==== Data records ====

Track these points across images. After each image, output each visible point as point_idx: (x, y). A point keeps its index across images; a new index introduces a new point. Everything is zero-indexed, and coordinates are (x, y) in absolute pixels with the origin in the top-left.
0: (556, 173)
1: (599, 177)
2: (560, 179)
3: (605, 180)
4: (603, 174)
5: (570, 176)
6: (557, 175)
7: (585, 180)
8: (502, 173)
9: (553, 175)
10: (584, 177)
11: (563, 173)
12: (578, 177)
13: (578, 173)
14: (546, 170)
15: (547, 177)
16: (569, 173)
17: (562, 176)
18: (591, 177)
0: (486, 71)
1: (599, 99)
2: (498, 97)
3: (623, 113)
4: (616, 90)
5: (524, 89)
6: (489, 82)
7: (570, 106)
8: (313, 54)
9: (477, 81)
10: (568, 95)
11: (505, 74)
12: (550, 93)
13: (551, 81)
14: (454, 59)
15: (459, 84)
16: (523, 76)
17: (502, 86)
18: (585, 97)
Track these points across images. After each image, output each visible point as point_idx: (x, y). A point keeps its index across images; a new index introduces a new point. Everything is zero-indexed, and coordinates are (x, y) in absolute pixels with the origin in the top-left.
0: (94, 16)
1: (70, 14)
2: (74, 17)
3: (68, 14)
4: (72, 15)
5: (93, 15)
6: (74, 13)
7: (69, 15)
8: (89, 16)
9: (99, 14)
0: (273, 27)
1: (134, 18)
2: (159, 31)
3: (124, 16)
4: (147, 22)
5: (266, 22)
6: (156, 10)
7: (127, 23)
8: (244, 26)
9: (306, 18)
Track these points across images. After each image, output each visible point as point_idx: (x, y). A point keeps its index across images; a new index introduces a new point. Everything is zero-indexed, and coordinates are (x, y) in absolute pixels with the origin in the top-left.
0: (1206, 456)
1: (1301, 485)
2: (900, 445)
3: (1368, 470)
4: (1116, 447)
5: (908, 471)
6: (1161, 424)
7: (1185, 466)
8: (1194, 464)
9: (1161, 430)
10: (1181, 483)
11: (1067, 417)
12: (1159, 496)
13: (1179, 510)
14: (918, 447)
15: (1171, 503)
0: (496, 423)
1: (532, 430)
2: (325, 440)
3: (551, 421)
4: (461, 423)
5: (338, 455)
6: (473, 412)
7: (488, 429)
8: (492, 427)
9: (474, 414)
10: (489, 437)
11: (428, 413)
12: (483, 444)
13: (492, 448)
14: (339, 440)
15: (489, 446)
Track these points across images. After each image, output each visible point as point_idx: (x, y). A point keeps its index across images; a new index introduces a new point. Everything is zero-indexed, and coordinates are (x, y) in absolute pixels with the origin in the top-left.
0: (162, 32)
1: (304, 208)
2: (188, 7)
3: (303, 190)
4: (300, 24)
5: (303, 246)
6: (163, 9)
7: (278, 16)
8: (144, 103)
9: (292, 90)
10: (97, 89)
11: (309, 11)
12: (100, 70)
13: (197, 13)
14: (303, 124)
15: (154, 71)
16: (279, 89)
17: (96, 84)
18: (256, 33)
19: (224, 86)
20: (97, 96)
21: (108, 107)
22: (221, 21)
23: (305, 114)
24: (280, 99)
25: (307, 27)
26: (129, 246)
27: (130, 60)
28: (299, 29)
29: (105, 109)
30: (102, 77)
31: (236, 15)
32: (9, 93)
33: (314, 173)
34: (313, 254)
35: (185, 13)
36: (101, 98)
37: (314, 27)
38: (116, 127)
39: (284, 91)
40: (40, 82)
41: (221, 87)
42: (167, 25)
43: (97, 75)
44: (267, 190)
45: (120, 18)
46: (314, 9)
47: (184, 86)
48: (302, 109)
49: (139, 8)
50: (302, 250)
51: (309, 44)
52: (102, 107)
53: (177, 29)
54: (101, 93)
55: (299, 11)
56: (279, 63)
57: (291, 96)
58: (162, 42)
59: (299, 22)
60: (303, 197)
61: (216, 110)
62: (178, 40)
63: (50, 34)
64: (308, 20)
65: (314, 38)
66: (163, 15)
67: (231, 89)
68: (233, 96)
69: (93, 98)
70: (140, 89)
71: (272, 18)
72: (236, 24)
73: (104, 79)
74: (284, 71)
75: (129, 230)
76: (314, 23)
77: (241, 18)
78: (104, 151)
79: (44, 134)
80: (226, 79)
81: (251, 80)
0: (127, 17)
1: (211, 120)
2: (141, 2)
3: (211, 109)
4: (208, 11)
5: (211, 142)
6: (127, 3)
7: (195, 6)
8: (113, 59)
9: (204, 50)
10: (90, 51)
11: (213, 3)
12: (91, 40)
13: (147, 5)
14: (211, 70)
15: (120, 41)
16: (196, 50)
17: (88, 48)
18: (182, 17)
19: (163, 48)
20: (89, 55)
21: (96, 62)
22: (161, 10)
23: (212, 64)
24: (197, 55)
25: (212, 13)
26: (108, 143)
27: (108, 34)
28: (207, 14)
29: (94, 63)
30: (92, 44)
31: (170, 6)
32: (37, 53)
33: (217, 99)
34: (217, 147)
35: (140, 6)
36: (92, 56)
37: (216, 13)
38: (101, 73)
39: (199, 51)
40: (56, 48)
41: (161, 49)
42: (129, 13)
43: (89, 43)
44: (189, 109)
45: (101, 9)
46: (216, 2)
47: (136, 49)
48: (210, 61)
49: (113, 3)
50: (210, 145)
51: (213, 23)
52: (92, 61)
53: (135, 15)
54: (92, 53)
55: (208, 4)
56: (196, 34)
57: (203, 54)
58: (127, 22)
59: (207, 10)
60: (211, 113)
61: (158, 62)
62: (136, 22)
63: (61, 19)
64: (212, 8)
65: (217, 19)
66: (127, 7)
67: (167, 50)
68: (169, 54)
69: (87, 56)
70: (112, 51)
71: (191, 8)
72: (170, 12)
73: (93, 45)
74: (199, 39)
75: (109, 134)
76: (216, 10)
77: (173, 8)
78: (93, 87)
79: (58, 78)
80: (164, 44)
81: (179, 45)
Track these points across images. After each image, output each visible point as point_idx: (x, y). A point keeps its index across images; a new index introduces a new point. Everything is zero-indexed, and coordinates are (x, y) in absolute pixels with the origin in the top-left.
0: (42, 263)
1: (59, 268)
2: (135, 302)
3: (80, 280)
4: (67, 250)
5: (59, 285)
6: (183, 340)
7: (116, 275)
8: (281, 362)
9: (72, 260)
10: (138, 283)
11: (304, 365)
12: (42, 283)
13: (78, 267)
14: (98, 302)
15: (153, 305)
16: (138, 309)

====

■ **Assignment**
Each line in the entries above, starting at the line with "8: (144, 103)" and ending at the line with "80: (226, 79)", is to be printed exactly, and only those lines.

■ **Response**
8: (144, 103)
9: (292, 90)
10: (97, 89)
11: (309, 11)
12: (100, 70)
13: (197, 13)
14: (303, 124)
15: (154, 71)
16: (279, 89)
17: (96, 84)
18: (256, 33)
19: (224, 86)
20: (97, 96)
21: (108, 107)
22: (221, 21)
23: (305, 114)
24: (280, 99)
25: (307, 27)
26: (129, 246)
27: (130, 60)
28: (299, 29)
29: (105, 109)
30: (102, 77)
31: (236, 15)
32: (9, 93)
33: (314, 173)
34: (313, 254)
35: (185, 13)
36: (101, 98)
37: (314, 27)
38: (116, 127)
39: (284, 91)
40: (40, 82)
41: (221, 87)
42: (167, 25)
43: (97, 75)
44: (267, 190)
45: (120, 18)
46: (314, 9)
47: (184, 86)
48: (302, 109)
49: (139, 8)
50: (302, 250)
51: (309, 44)
52: (102, 107)
53: (177, 29)
54: (101, 93)
55: (299, 11)
56: (279, 63)
57: (291, 96)
58: (162, 42)
59: (299, 22)
60: (303, 197)
61: (216, 110)
62: (178, 40)
63: (50, 34)
64: (308, 20)
65: (314, 38)
66: (163, 15)
67: (231, 89)
68: (233, 96)
69: (93, 98)
70: (140, 89)
71: (272, 18)
72: (236, 24)
73: (104, 79)
74: (284, 71)
75: (129, 230)
76: (314, 23)
77: (241, 18)
78: (104, 151)
79: (44, 134)
80: (226, 79)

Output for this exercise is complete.